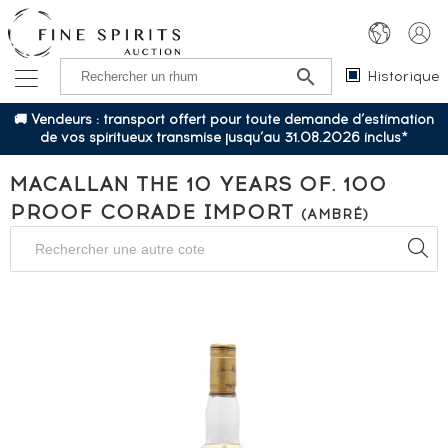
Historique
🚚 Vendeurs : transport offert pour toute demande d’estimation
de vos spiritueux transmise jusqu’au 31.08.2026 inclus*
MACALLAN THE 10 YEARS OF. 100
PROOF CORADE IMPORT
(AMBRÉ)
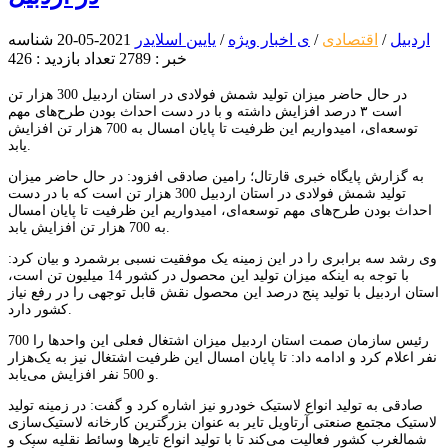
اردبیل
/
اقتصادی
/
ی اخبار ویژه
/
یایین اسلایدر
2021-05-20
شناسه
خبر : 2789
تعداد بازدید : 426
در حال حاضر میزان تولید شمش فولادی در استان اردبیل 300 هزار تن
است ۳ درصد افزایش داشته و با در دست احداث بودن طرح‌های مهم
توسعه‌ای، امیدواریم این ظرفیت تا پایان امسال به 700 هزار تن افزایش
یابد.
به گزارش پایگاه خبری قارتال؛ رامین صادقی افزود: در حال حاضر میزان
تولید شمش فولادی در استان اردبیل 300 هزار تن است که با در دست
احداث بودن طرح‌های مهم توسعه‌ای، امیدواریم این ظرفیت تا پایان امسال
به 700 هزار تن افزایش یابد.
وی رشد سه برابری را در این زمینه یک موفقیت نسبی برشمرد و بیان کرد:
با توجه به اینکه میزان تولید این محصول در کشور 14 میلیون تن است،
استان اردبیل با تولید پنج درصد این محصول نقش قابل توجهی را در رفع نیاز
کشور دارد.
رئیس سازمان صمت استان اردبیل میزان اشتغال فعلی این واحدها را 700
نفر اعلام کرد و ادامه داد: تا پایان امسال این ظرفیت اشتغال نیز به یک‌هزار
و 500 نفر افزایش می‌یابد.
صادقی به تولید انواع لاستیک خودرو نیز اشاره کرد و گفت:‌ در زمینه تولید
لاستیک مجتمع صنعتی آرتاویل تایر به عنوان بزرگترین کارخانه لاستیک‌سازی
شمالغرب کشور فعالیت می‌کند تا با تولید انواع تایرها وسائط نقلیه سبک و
+++++
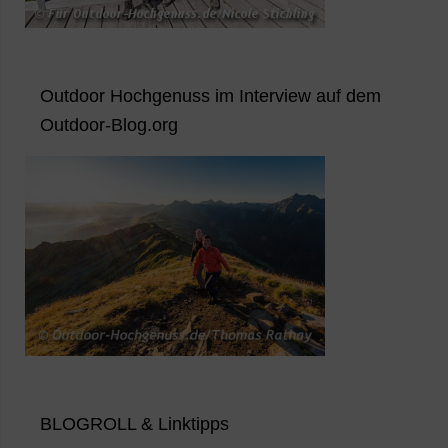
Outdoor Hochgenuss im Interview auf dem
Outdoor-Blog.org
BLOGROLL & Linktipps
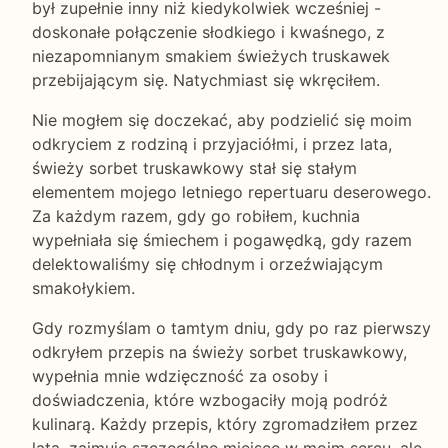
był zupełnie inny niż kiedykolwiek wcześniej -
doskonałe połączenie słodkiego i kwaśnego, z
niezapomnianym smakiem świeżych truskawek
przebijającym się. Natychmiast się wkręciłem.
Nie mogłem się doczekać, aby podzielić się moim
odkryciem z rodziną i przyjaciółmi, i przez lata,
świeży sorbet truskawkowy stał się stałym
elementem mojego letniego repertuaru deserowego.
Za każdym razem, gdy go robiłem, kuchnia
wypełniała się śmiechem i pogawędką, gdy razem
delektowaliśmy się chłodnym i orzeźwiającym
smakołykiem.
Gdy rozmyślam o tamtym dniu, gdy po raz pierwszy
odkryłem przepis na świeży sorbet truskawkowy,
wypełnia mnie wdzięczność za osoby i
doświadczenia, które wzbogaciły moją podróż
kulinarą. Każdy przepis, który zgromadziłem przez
+++++
WORK REQUIRED:
Starting at the line with "PROOF CORADE IMPORT" and finishing at the line with "شمالغرب کشور فعالیت", copy the material above exactly, both lines included. Nothing else goes in, and no pictures.

EXPECTED ANSWER:
PROOF CORADE IMPORT
(AMBRÉ)
اردبیل
/
اقتصادی
/
ی اخبار ویژه
/
یایین اسلایدر
2021-05-20
شناسه
خبر : 2789
تعداد بازدید : 426
در حال حاضر میزان تولید شمش فولادی در استان اردبیل 300 هزار تن
است ۳ درصد افزایش داشته و با در دست احداث بودن طرح‌های مهم
توسعه‌ای، امیدواریم این ظرفیت تا پایان امسال به 700 هزار تن افزایش
یابد.
به گزارش پایگاه خبری قارتال؛ رامین صادقی افزود: در حال حاضر میزان
تولید شمش فولادی در استان اردبیل 300 هزار تن است که با در دست
احداث بودن طرح‌های مهم توسعه‌ای، امیدواریم این ظرفیت تا پایان امسال
به 700 هزار تن افزایش یابد.
وی رشد سه برابری را در این زمینه یک موفقیت نسبی برشمرد و بیان کرد:
با توجه به اینکه میزان تولید این محصول در کشور 14 میلیون تن است،
استان اردبیل با تولید پنج درصد این محصول نقش قابل توجهی را در رفع نیاز
کشور دارد.
رئیس سازمان صمت استان اردبیل میزان اشتغال فعلی این واحدها را 700
نفر اعلام کرد و ادامه داد: تا پایان امسال این ظرفیت اشتغال نیز به یک‌هزار
و 500 نفر افزایش می‌یابد.
صادقی به تولید انواع لاستیک خودرو نیز اشاره کرد و گفت:‌ در زمینه تولید
لاستیک مجتمع صنعتی آرتاویل تایر به عنوان بزرگترین کارخانه لاستیک‌سازی
شمالغرب کشور فعالیت می‌کند تا با تولید انواع تایرها وسائط نقلیه سبک و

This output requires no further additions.